Utility-centric (CommNet, IC3Net, etc.): Continuous vectors with strong performance but opaque, high bandwidth. GLC’s contrastive consistency loss inherits their pursuit of coordination utility.
Efficiency-centric (aeComm, VQ-VIB): GLC’s discrete autoencoder is similar but fills the semantic grounding gap.
Interpretability-centric (LangGround, linguistic grounding): GLC directly benchmarks against LangGround, proving discrete symbols can match or exceed its readability while saving hundreds of times the bandwidth.
Insight: When multiple goals conflict, instead of a static compromise, linking them to an information-theoretic framework and using scheduling to let weights drift across stages/tasks is a powerful strategy—this "dynamic trade-off" approach is transferable to other multi-objective representation learning tasks (e.g., multi-modal compression, privacy-utility trade-offs).

Rating¶

Novelty: ⭐⭐⭐⭐ First to systematically unify the communication trilemma via IB, solving it with a "compression + grounding + consistency + annealing" suite; the training-deployment decoupling is practical and non-obvious.

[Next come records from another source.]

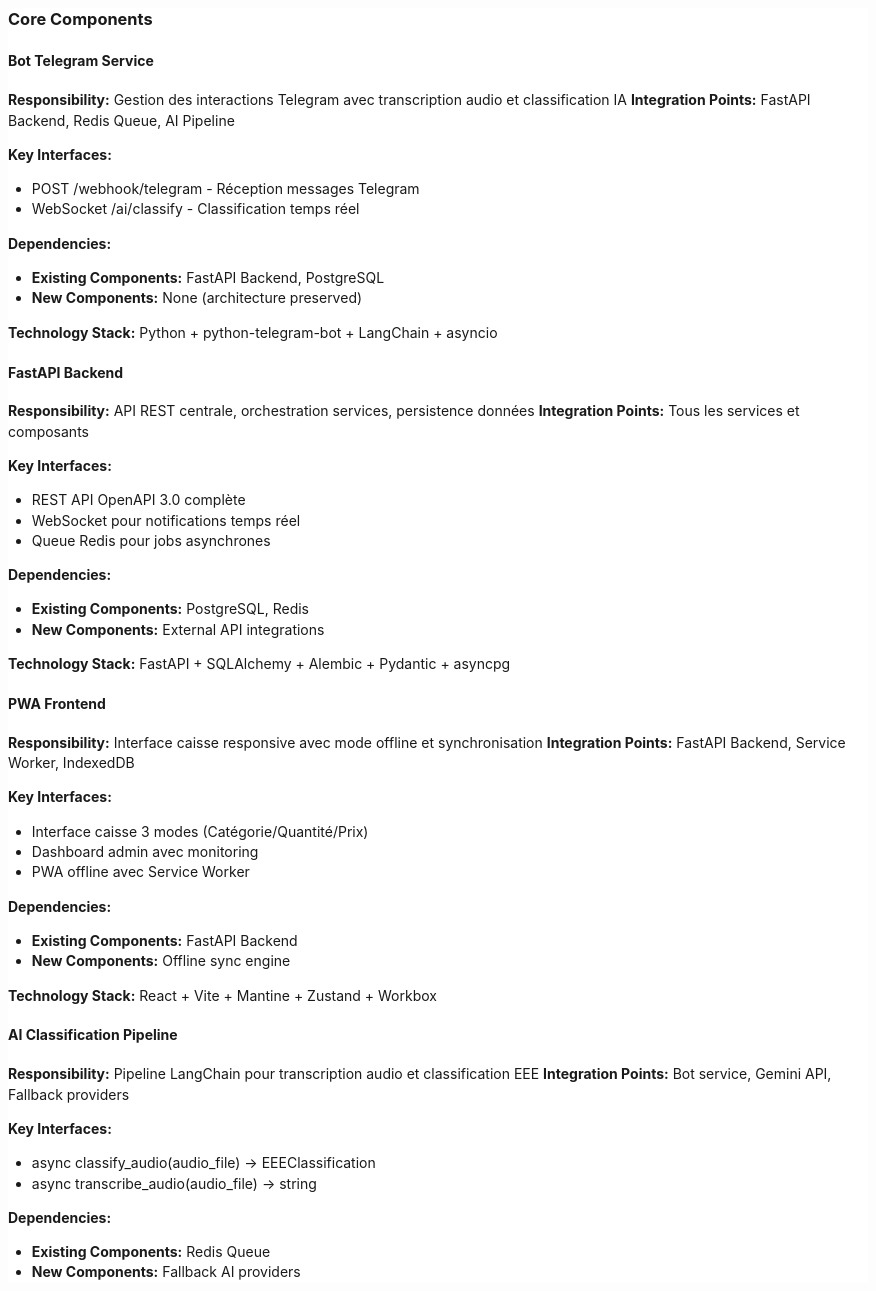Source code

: ### Core Components

#### Bot Telegram Service
**Responsibility:** Gestion des interactions Telegram avec transcription audio et classification IA
**Integration Points:** FastAPI Backend, Redis Queue, AI Pipeline

**Key Interfaces:**
- POST /webhook/telegram - Réception messages Telegram
- WebSocket /ai/classify - Classification temps réel

**Dependencies:**
- **Existing Components:** FastAPI Backend, PostgreSQL
- **New Components:** None (architecture preserved)

**Technology Stack:** Python + python-telegram-bot + LangChain + asyncio

#### FastAPI Backend
**Responsibility:** API REST centrale, orchestration services, persistence données
**Integration Points:** Tous les services et composants

**Key Interfaces:**
- REST API OpenAPI 3.0 complète
- WebSocket pour notifications temps réel
- Queue Redis pour jobs asynchrones

**Dependencies:**
- **Existing Components:** PostgreSQL, Redis
- **New Components:** External API integrations

**Technology Stack:** FastAPI + SQLAlchemy + Alembic + Pydantic + asyncpg

#### PWA Frontend
**Responsibility:** Interface caisse responsive avec mode offline et synchronisation
**Integration Points:** FastAPI Backend, Service Worker, IndexedDB

**Key Interfaces:**
- Interface caisse 3 modes (Catégorie/Quantité/Prix)
- Dashboard admin avec monitoring
- PWA offline avec Service Worker

**Dependencies:**
- **Existing Components:** FastAPI Backend
- **New Components:** Offline sync engine

**Technology Stack:** React + Vite + Mantine + Zustand + Workbox

#### AI Classification Pipeline
**Responsibility:** Pipeline LangChain pour transcription audio et classification EEE
**Integration Points:** Bot service, Gemini API, Fallback providers

**Key Interfaces:**
- async classify_audio(audio_file) -> EEEClassification
- async transcribe_audio(audio_file) -> string

**Dependencies:**
- **Existing Components:** Redis Queue
- **New Components:** Fallback AI providers
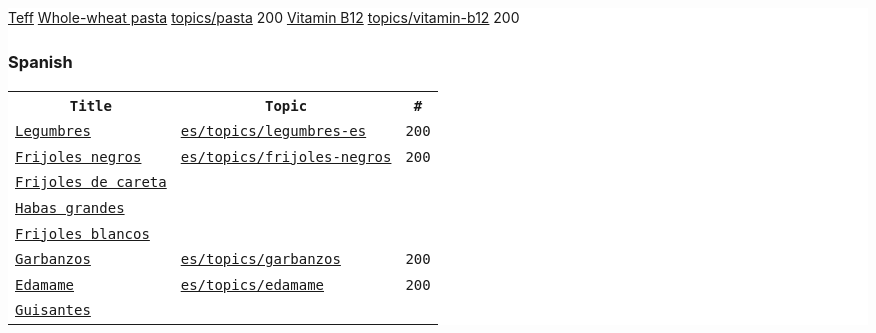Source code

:   <td><a href='https://nutritionfacts.org/?s="Teff"'>Teff</a></td>
  <td></td>
  <td></td>
</tr>
<tr>
  <td><a href='https://nutritionfacts.org/?s="Whole-wheat"+"pasta"'>Whole-wheat pasta</a></td>
  <td><a href='https://nutritionfacts.org/topics/pasta/'>topics/pasta</a></td>
  <td>200</td>
</tr>
<tr>
  <td><a href='https://nutritionfacts.org/?s="Vitamin"+"B12"'>Vitamin B12</a></td>
  <td><a href='https://nutritionfacts.org/topics/vitamin-b12/'>topics/vitamin-b12</a></td>
  <td>200</td>
</tr>
</table>


### Spanish
<table style="width:100%; font-family: monospace;">
<tr>
  <th>Title</th>
  <th>Topic</th>
  <th>#</th>
</tr>
<tr>
  <td><a href='https://nutritionfacts.org/es/?s="Legumbres"'>Legumbres</a></td>
  <td><a href='https://nutritionfacts.org/es/topics/legumbres-es/'>es/topics/legumbres-es</a></td>
  <td>200</td>
</tr>
<tr>
  <td><a href='https://nutritionfacts.org/es/?s="Frijoles"+"negros"'>Frijoles negros</a></td>
  <td><a href='https://nutritionfacts.org/es/topics/frijoles-negros/'>es/topics/frijoles-negros</a></td>
  <td>200</td>
</tr>
<tr>
  <td><a href='https://nutritionfacts.org/es/?s="Frijoles"+"de"+"careta"'>Frijoles de careta</a></td>
  <td></td>
  <td></td>
</tr>
<tr>
  <td><a href='https://nutritionfacts.org/es/?s="Habas"+"grandes"'>Habas grandes</a></td>
  <td></td>
  <td></td>
</tr>
<tr>
  <td><a href='https://nutritionfacts.org/es/?s="Frijoles"+"blancos"'>Frijoles blancos</a></td>
  <td></td>
  <td></td>
</tr>
<tr>
  <td><a href='https://nutritionfacts.org/es/?s="Garbanzos"'>Garbanzos</a></td>
  <td><a href='https://nutritionfacts.org/es/topics/garbanzos/'>es/topics/garbanzos</a></td>
  <td>200</td>
</tr>
<tr>
  <td><a href='https://nutritionfacts.org/es/?s="Edamame"'>Edamame</a></td>
  <td><a href='https://nutritionfacts.org/es/topics/edamame/'>es/topics/edamame</a></td>
  <td>200</td>
</tr>
<tr>
  <td><a href='https://nutritionfacts.org/es/?s="Guisantes"'>Guisantes</a></td>
  <td></td>
  <td></td>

Experimental Thoroughness: ⭐⭐⭐⭐ Covers 7 research questions. Demonstrates order-of-magnitude advantages in efficiency and provides both quantitative and visual evidence for interpretability. However, benchmarks are limited to two types, and agent scales are relatively small.
Writing Quality: ⭐⭐⭐⭐ Clear motivation regarding the trilemma, precise mapping between modules and losses; some results for Q5–Q7 being in the appendix slightly affects the main text's completeness.
Value: ⭐⭐⭐⭐ Directly addresses real-world needs for low-bandwidth, human-interpretable coordination, offering direct reference for robot swarms and autonomous driving.